Investigate
The primary activities of Orbital are to search for attacks on your organization's network and endpoints and take action to stop the attacks and secure the network infrastructure. These activities are performed using Query for searches and Script for attack mitigation. Both queries and scripts are created and executed on the Investigate page using the Orbital Builder.
| Note: | This page initially defaults to using queries. Once you have used the Builder, it will default to the last activity used, Query or Script. |
Query/Script Builder
The Query/Script Builder is where you define the code and parameters of the query or script you need to run. It is also where you can schedule your query or script to run and where you can save a custom query or script to the Orbital catalog.

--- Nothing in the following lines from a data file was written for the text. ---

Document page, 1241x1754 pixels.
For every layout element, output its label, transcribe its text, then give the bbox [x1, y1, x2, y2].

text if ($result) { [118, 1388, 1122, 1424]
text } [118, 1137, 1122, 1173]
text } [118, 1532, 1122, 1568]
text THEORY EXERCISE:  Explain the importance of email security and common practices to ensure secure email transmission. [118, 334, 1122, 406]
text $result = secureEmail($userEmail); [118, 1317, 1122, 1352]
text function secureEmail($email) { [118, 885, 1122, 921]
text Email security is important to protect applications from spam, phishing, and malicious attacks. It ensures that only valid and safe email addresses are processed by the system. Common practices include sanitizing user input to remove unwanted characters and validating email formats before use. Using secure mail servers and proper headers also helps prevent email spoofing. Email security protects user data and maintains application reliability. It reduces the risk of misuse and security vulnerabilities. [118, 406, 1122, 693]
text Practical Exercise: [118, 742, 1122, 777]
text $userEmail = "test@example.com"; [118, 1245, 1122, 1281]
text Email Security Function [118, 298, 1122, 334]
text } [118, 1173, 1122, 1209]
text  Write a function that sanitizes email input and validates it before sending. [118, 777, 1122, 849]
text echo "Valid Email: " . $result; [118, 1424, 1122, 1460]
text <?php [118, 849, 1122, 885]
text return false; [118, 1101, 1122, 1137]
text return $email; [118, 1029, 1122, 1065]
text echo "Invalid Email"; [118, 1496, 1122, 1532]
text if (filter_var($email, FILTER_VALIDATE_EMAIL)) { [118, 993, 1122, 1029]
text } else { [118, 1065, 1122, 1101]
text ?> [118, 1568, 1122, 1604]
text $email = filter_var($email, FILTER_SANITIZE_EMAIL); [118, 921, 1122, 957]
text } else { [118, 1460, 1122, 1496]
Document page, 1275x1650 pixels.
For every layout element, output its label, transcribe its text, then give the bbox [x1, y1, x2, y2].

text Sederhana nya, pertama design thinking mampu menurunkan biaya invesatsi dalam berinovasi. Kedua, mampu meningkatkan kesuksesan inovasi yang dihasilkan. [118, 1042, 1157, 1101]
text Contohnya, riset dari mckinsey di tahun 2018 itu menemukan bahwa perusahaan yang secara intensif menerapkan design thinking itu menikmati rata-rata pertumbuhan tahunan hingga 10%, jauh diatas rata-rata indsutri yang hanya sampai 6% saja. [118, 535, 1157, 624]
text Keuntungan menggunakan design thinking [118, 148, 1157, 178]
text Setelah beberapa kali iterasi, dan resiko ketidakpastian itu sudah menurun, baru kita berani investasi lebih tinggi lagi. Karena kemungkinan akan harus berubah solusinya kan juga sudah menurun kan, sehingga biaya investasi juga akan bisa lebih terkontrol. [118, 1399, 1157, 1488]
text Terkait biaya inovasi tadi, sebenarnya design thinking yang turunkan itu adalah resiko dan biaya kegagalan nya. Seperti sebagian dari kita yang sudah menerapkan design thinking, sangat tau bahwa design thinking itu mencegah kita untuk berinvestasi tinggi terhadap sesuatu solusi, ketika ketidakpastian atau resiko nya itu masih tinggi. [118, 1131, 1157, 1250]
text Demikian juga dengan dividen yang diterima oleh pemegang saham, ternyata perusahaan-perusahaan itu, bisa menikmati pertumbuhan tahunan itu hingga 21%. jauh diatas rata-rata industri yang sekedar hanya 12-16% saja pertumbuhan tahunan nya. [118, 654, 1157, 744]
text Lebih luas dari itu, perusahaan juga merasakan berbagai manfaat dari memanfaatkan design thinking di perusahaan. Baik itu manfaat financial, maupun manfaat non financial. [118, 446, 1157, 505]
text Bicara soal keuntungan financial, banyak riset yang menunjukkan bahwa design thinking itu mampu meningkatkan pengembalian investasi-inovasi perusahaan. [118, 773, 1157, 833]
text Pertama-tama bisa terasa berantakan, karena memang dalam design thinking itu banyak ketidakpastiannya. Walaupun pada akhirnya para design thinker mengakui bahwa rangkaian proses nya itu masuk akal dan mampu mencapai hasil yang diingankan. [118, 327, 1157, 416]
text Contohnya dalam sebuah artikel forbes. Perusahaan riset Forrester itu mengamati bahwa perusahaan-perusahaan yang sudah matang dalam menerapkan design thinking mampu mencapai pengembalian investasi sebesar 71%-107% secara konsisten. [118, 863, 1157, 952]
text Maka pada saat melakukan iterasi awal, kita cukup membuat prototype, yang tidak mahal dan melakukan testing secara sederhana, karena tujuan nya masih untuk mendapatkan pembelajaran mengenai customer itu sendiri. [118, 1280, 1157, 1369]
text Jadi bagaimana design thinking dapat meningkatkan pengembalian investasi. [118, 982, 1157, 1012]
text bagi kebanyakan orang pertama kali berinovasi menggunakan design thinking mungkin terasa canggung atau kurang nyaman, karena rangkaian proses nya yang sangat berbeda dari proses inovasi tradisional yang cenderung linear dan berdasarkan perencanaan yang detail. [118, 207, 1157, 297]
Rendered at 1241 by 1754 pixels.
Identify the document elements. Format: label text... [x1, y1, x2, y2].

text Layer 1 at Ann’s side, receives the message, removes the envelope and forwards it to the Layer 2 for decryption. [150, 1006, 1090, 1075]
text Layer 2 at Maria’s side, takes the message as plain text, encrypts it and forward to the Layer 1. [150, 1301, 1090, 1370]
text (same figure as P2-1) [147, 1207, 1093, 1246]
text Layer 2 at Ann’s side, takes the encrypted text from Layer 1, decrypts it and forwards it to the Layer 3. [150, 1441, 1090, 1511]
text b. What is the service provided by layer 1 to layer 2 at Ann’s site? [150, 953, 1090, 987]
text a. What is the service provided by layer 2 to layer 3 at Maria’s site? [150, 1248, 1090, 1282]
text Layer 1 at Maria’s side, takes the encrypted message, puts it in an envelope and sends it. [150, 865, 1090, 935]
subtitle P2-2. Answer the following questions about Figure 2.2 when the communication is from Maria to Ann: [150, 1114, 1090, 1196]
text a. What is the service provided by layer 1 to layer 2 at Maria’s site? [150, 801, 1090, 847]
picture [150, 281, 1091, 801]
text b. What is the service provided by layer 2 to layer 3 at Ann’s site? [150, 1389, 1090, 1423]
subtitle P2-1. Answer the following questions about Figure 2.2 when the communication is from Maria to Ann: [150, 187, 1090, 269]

See Orbital Builder for more details.
Recent History
The Recent History area lists the last six queries or scripts you ran. Click the name of a previously run query or script to load it in the Builder.
Explore More
The Explore More area lists a randomly selected set of queries and scripts from the Orbital Catalog and Talos Threat Advisories. Click the Refresh button (
) to load another random set in the pane.
-
Click View to see the Catalog entry for the script or query in the side drawer.
-
Click Use to load the script or query in the Builder.
Results
The Results area lists the results of a query or script that has been run immediately and not scheduled to be run.
The Results Area User Interface Elements
The Results area of the Investigate page consists of:
-
The list of endpoints that ran the query or script. Click on a Hostname to view it on the Endpoint Details page.
-
The MITRE ATT&CK Indicator associated with the query or script results if any.
-
A link to view the results on the Results Page.
-
Download the results in CSV or JSON format.